Collect all lines below with the string "prójimo".
--- START ---
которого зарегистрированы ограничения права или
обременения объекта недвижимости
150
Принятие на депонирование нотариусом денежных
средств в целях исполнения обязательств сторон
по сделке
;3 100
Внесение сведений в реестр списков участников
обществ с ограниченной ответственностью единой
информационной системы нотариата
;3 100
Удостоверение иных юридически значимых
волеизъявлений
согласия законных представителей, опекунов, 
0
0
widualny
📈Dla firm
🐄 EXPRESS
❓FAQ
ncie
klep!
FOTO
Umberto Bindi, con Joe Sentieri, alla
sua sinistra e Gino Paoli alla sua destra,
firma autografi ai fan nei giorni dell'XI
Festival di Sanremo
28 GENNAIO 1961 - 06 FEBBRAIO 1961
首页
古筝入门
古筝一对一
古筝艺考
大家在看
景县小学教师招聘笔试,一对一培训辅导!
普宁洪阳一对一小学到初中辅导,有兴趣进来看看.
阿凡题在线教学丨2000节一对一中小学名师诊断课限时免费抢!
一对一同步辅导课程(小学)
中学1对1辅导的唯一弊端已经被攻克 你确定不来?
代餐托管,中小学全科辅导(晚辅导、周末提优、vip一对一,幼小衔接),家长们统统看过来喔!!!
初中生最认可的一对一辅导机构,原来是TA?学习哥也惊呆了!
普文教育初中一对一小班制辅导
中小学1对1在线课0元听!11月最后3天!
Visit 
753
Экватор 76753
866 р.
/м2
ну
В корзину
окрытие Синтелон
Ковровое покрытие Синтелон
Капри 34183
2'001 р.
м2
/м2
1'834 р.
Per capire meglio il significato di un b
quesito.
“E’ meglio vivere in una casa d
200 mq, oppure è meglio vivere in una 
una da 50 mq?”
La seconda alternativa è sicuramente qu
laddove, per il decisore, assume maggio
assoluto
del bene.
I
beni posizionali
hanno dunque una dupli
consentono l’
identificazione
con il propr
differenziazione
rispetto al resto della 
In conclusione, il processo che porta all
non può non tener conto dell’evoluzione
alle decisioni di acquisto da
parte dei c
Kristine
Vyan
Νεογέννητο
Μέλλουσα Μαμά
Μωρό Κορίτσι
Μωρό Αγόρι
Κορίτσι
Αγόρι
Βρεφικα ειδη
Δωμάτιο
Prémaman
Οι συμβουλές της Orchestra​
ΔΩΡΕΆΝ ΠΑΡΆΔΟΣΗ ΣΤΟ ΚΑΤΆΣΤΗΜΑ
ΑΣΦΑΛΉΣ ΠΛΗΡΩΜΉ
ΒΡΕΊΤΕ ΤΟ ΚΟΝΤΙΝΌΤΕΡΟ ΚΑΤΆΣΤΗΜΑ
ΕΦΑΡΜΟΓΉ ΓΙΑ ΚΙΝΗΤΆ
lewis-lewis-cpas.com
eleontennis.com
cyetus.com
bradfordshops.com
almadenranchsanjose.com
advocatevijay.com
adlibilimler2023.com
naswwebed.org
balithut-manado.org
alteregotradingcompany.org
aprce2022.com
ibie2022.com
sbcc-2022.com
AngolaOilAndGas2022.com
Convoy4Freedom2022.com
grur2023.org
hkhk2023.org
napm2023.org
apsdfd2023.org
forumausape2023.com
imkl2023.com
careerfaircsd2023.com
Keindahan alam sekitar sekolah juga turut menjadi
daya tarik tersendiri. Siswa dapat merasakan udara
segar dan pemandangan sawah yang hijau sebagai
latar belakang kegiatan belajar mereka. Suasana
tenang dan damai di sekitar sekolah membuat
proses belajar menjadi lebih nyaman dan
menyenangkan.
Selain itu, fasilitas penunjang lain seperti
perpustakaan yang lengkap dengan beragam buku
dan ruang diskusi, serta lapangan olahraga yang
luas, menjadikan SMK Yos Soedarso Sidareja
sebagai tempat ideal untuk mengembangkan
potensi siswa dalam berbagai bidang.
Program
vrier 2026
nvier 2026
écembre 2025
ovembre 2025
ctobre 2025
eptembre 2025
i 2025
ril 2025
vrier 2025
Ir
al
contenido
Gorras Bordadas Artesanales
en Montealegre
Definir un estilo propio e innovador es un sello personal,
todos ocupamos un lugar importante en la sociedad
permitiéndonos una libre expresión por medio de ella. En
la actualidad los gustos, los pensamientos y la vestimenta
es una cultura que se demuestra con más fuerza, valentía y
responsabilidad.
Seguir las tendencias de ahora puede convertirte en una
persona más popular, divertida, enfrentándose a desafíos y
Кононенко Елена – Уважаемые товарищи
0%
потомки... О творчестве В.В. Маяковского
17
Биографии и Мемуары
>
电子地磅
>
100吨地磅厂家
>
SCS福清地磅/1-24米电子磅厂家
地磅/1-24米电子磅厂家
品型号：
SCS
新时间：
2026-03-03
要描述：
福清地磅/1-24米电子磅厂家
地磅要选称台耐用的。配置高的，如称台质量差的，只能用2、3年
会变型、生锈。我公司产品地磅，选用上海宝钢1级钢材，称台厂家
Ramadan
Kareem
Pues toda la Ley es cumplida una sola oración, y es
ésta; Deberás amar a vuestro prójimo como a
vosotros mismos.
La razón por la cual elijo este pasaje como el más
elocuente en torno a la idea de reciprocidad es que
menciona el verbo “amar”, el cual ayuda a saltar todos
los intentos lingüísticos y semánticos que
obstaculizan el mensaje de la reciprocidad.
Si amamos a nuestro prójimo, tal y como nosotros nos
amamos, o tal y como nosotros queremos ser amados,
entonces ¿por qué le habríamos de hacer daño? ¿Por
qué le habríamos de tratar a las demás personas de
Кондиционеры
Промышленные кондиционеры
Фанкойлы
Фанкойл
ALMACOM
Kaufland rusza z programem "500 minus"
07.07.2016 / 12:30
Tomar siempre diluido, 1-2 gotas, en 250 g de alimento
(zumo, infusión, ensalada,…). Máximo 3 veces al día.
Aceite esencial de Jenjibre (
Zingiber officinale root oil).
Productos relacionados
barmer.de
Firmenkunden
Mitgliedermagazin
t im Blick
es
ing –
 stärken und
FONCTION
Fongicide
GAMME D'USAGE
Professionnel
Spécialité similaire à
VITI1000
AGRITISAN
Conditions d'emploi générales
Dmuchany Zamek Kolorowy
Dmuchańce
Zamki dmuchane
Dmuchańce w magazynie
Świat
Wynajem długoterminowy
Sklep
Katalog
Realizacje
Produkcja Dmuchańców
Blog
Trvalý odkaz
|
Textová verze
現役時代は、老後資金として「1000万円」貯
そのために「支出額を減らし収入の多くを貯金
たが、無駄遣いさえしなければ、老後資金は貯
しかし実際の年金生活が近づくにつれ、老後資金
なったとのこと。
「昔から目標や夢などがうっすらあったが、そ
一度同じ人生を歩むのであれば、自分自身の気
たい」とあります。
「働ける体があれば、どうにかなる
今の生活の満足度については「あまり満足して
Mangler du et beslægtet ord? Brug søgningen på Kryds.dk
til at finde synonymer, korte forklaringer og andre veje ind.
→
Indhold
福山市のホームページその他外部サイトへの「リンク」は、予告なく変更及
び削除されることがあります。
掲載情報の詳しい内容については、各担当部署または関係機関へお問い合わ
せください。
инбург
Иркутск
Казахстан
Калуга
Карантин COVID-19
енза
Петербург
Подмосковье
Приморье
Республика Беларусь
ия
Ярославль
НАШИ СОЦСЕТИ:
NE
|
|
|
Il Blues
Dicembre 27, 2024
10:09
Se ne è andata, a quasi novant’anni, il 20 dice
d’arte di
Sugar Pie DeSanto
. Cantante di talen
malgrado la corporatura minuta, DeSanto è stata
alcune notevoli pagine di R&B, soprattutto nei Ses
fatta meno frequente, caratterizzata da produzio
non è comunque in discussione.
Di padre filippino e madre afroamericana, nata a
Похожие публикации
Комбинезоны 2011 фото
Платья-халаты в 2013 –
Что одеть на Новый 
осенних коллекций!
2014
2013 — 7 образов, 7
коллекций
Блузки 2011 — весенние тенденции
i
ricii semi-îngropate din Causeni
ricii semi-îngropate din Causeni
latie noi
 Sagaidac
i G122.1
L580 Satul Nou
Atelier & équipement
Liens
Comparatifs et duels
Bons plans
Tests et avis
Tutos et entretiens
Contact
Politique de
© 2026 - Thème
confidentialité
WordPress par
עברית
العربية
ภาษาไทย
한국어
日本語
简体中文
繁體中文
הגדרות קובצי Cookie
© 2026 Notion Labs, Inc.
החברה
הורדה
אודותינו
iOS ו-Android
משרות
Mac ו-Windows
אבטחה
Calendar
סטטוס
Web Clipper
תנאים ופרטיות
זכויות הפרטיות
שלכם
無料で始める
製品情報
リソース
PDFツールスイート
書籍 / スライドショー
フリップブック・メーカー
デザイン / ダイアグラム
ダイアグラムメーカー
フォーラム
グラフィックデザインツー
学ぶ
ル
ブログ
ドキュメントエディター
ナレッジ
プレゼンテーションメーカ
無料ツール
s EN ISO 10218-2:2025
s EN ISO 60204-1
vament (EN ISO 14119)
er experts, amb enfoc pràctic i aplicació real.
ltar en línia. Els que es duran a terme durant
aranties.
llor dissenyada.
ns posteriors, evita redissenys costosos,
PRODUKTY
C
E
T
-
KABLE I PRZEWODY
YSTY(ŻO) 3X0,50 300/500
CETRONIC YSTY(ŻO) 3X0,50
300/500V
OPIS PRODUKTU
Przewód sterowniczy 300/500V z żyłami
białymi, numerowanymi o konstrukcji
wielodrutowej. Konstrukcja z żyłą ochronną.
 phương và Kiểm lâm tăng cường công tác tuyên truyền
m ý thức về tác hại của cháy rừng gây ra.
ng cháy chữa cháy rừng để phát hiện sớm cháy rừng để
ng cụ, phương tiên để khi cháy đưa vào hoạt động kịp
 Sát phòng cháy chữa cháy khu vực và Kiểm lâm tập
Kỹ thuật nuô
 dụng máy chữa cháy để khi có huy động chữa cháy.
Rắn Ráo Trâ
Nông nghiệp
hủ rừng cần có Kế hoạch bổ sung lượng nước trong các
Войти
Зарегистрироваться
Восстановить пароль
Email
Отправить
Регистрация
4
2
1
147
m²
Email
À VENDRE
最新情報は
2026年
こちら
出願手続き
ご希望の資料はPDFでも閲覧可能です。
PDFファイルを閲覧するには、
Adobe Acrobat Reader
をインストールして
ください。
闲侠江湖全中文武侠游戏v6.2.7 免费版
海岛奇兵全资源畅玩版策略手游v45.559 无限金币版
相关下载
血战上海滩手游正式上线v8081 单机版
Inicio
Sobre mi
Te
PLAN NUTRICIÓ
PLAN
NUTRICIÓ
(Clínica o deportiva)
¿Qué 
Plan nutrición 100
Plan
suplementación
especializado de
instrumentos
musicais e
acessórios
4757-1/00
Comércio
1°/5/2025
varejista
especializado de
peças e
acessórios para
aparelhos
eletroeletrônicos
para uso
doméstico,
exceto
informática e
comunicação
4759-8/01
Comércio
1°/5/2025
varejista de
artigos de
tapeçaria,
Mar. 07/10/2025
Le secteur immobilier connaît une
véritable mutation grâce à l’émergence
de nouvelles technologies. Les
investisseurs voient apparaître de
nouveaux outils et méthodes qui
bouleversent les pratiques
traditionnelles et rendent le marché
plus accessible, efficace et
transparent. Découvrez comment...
--- END ---
* Your response
ésta; Deberás amar a vuestro prójimo como a
Si amamos a nuestro prójimo, tal y como nosotros nos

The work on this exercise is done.